Errors continue in non-GAAP financial measures
The Corp Fin staff surprised conference attendees last year by announcing several new and updated C&DIs on reporting non-GAAP financial measures. These C&DIs addressed non-GAAP presentation practices the staff believes do not comply with SEC regulations, such as presenting a non-GAAP measure more prominently than its directly comparable GAAP measure and excluding a normal, recurring operating expense from a non-GAAP measure when the expense is necessary to operate the registrant’s business.
This year the staff noted that these C&DIs did not reduce the number of comments in 2023. Corp Fin is still observing errors concerning the basic requirements, such as:
Not properly identifying expenses that are normal and recurring. An example is including adjustments for costs incurred to open a new store location when the registrant has incurred similar costs when opening other new stores. Normal and recurring is considered at the registrant level and not individual locations.
Presenting a tailored accounting principle with adjustments that change the GAAP-basis recognition, which the staff believes is misleading. An example is presenting a non-GAAP revenue measure that deducts transaction costs as if the registrant acted as an agent in a transaction when it is a principal under US GAAP.
Read more in our Issues-in-Depth, Non-GAAP financial measures.
Inventory disclosures lacking
Corp Fin staff observed that when companies have experienced material amounts of inventory losses – whether due to theft, obsolete or outdated inventory, or other circumstances – there has been little to no disclosures in MD&A or the notes to the financial statements about these issues.

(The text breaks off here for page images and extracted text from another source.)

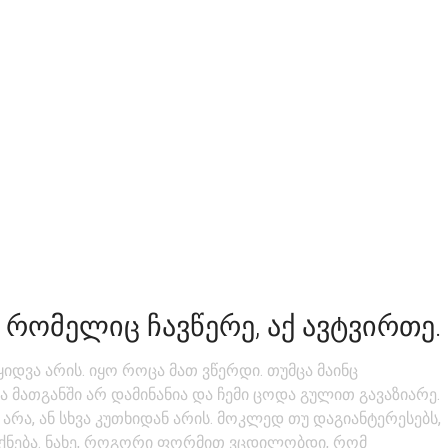
 ᲠᲝᲛᲔᲚᲘᲪ ᲩᲐᲕᲬᲔᲠᲔ, ᲐᲥ ᲐᲕᲢᲕᲘᲠᲗᲔ.
ყიდვა არის. იყო როცა მათ ვწერდი. თუმცა მაინც
 მათგანში არ დამინანია და ჩემი ცოდა გულით გავაზიარე.
 არა, ან სხვა კუთხიდან არის. მოკლედ თუ დაგიანტერესებს,
იქნება. ნახე, როგორი ფორმით ვცდილობდი, რომ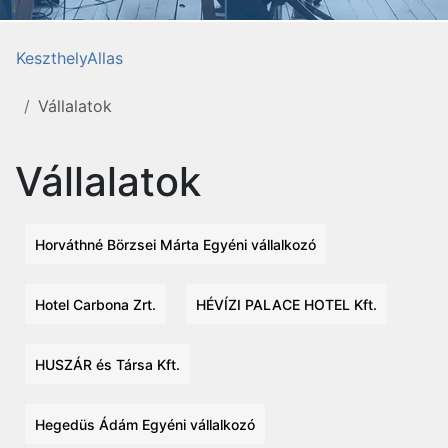
KeszthelyAllas
Vállalatok
Vállalatok
Horváthné Börzsei Márta Egyéni vállalkozó
Hotel Carbona Zrt.
HÉVÍZI PALACE HOTEL Kft.
HUSZÁR és Társa Kft.
Hegedüs Ádám Egyéni vállalkozó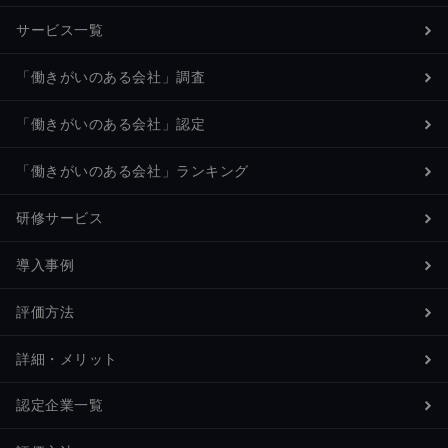
サービス一覧
「働きがいのある会社」調査
「働きがいのある会社」認定
「働きがいのある会社」ランキング
研修サービス
導入事例
評価方法
詳細・メリット
認定企業一覧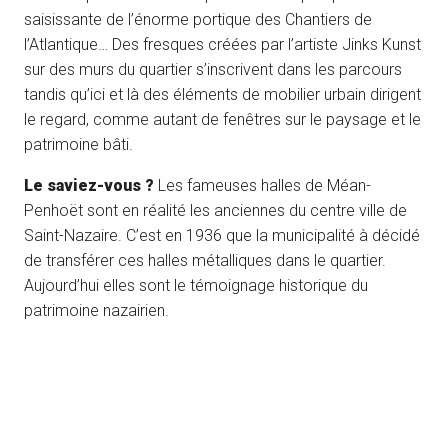
saisissante de l’énorme portique des Chantiers de
l’Atlantique… Des fresques créées par l’artiste Jinks Kunst
sur des murs du quartier s’inscrivent dans les parcours
tandis qu’ici et là des éléments de mobilier urbain dirigent
le regard, comme autant de fenêtres sur le paysage et le
patrimoine bâti.
Le saviez-vous ?
Les fameuses halles de Méan-
Penhoët sont en réalité les anciennes du centre ville de
Saint-Nazaire. C’est en 1936 que la municipalité à décidé
de transférer ces halles métalliques dans le quartier.
Aujourd’hui elles sont le témoignage historique du
patrimoine nazairien.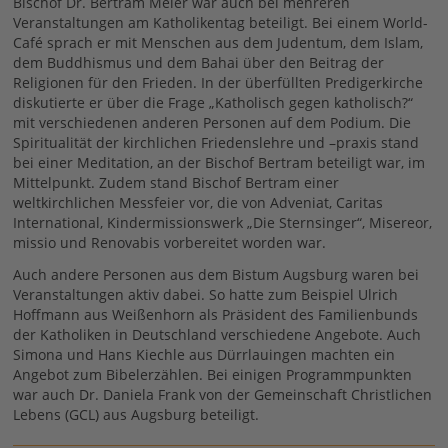
Bischof Dr. Bertram Meier war auch bei mehreren
Veranstaltungen am Katholikentag beteiligt. Bei einem World-
Café sprach er mit Menschen aus dem Judentum, dem Islam,
dem Buddhismus und dem Bahai über den Beitrag der
Religionen für den Frieden. In der überfüllten Predigerkirche
diskutierte er über die Frage „Katholisch gegen katholisch?“
mit verschiedenen anderen Personen auf dem Podium. Die
Spiritualität der kirchlichen Friedenslehre und –praxis stand
bei einer Meditation, an der Bischof Bertram beteiligt war, im
Mittelpunkt. Zudem stand Bischof Bertram einer
weltkirchlichen Messfeier vor, die von Adveniat, Caritas
International, Kindermissionswerk „Die Sternsinger“, Misereor,
missio und Renovabis vorbereitet worden war.
Auch andere Personen aus dem Bistum Augsburg waren bei
Veranstaltungen aktiv dabei. So hatte zum Beispiel Ulrich
Hoffmann aus Weißenhorn als Präsident des Familienbunds
der Katholiken in Deutschland verschiedene Angebote. Auch
Simona und Hans Kiechle aus Dürrlauingen machten ein
Angebot zum Bibelerzählen. Bei einigen Programmpunkten
war auch Dr. Daniela Frank von der Gemeinschaft Christlichen
Lebens (GCL) aus Augsburg beteiligt.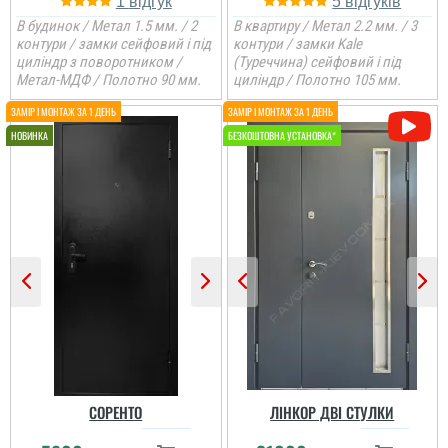
1
5
В будинок / Метал 1.5 мм. / 2
В квартиру / Метал 2.2 мм. / 3
контури / замки сейфовий і під
контури / замки Kale
циліндр з поворотником /
(Туреччина) сейфовий і під
Метал-МДФ / Полотно 90 мм.
циліндр / Полотно 105 мм.
СОРЕНТО
ЛІНКОР ДВІ СТУЛКИ
Іван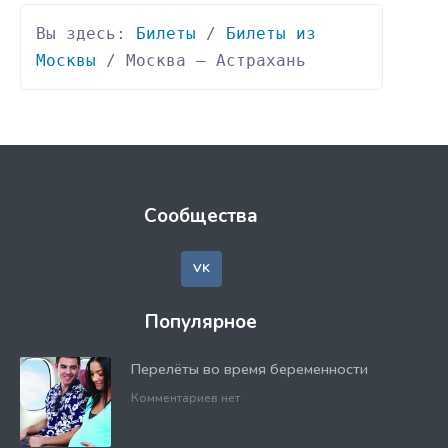
Вы здесь: 
Билеты
 / 
Билеты из 
Москвы
 / Москва — Астрахань
Сообщества
VK
Популярное
Перелёты во время беременности
Комментариев нет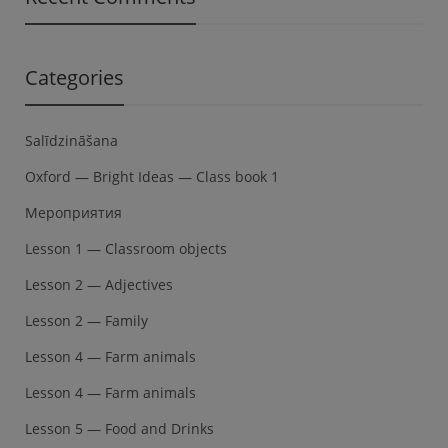
Categories
Salīdzināšana
Oxford — Bright Ideas — Class book 1
Мероприятия
Lesson 1 — Classroom objects
Lesson 2 — Adjectives
Lesson 2 — Family
Lesson 4 — Farm animals
Lesson 4 — Farm animals
Lesson 5 — Food and Drinks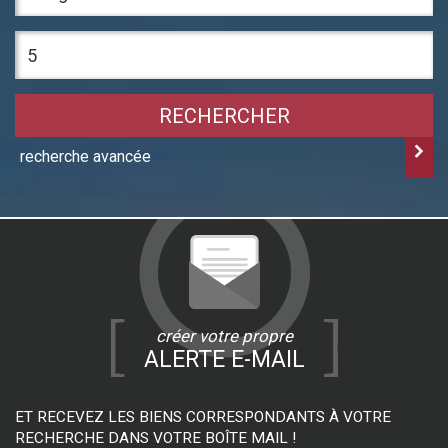
RECHERCHER
recherche avancée
créer votre propre
ALERTE E-MAIL
ET RECEVEZ LES BIENS CORRESPONDANTS À VOTRE
RECHERCHE DANS VOTRE BOÎTE MAIL !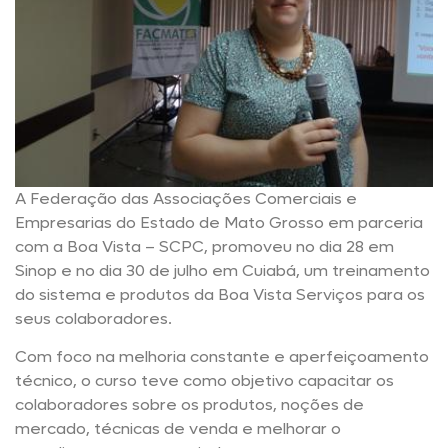
A Federação das Associações Comerciais e
Empresarias do Estado de Mato Grosso em parceria
com a Boa Vista – SCPC, promoveu no dia 28 em
Sinop e no dia 30 de julho em Cuiabá, um treinamento
do sistema e produtos da Boa Vista Serviços para os
seus colaboradores.
Com foco na melhoria constante e aperfeiçoamento
técnico, o curso teve como objetivo capacitar os
colaboradores sobre os produtos, noções de
mercado, técnicas de venda e melhorar o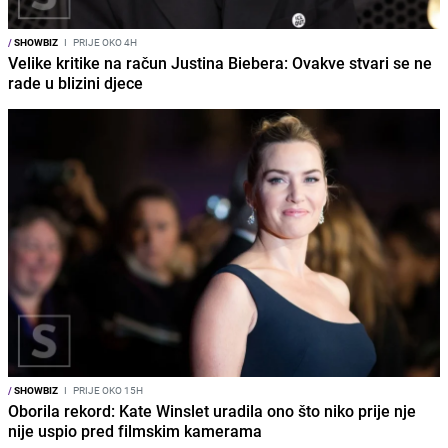
/
SHOWBIZ
I
PRIJE OKO 4H
Velike kritike na račun Justina Biebera: Ovakve stvari se ne
rade u blizini djece
/
SHOWBIZ
I
PRIJE OKO 15H
Oborila rekord: Kate Winslet uradila ono što niko prije nje
nije uspio pred filmskim kamerama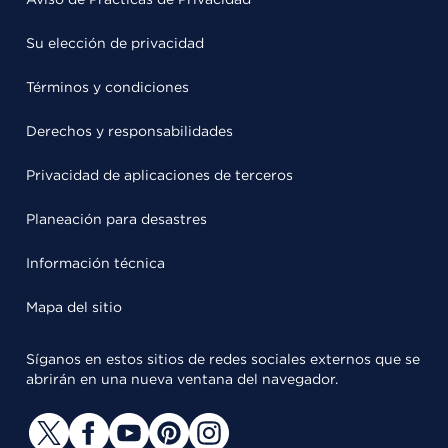
Su elección de privacidad
Términos y condiciones
Derechos y responsabilidades
Privacidad de aplicaciones de terceros
Planeación para desastres
Información técnica
Mapa del sitio
Síganos en estos sitios de redes sociales externos que se
abrirán en una nueva ventana del navegador.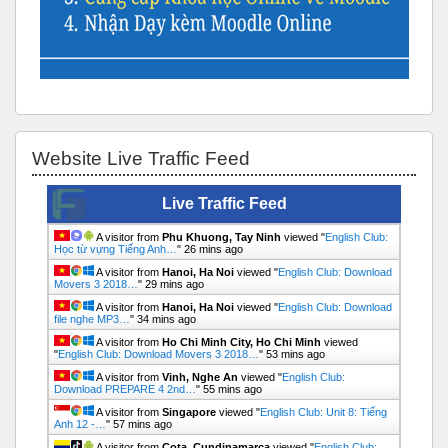
Bỏ qua Website Live Traffic Feed
Website Live Traffic Feed
Live Traffic Feed
A visitor from
Phu Khuong, Tay Ninh
viewed "
English Club:
Học từ vựng Tiếng Anh…
"
26 mins ago
A visitor from
Hanoi, Ha Noi
viewed "
English Club: Download
Movers 3 2018…
"
29 mins ago
A visitor from
Hanoi, Ha Noi
viewed "
English Club: Download
file nghe MP3…
"
34 mins ago
A visitor from
Ho Chi Minh City, Ho Chi Minh
viewed
"
English Club: Download Movers 3 2018…
"
53 mins ago
A visitor from
Vinh, Nghe An
viewed "
English Club:
Download PREPARE 4 2nd…
"
55 mins ago
A visitor from
Singapore
viewed "
English Club: Unit 8: Tiếng
Anh 12 -…
"
57 mins ago
A visitor from
Cota, Cundinamarca
viewed "
English Club:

Corp Fin staff reminded registrants that when inventory losses have a material impact on year-on-year results, and if there are known trends or uncertainties that will impact the company’s results of operations or liquidity, MD&A should include discussion of this fact.
Additionally, registrants should disclose in their risk factors any inventory risk that could or has impacted the company’s business.
Accountants can help with pay vs performance (PvP) rules
The PvP rules require registrants to disclose specified information about executive compensation. At the heart of the rules is disclosure of ‘actual compensation paid’ as that term in defined by the rules. The SEC staff has been getting questions, many from attorneys and compensation analysts, about how to determine actual compensation paid and the fair value of stock-based compensation.
The SEC released C&DIs in February, September and November 2023. These C&DIs also address other areas, such as clarifications to the appropriate fair value methodologies. The computations are largely GAAP-based, and therefore Corp Fin Chief Accountant Lindsay McCord urged registrants to involve their accountants in the process.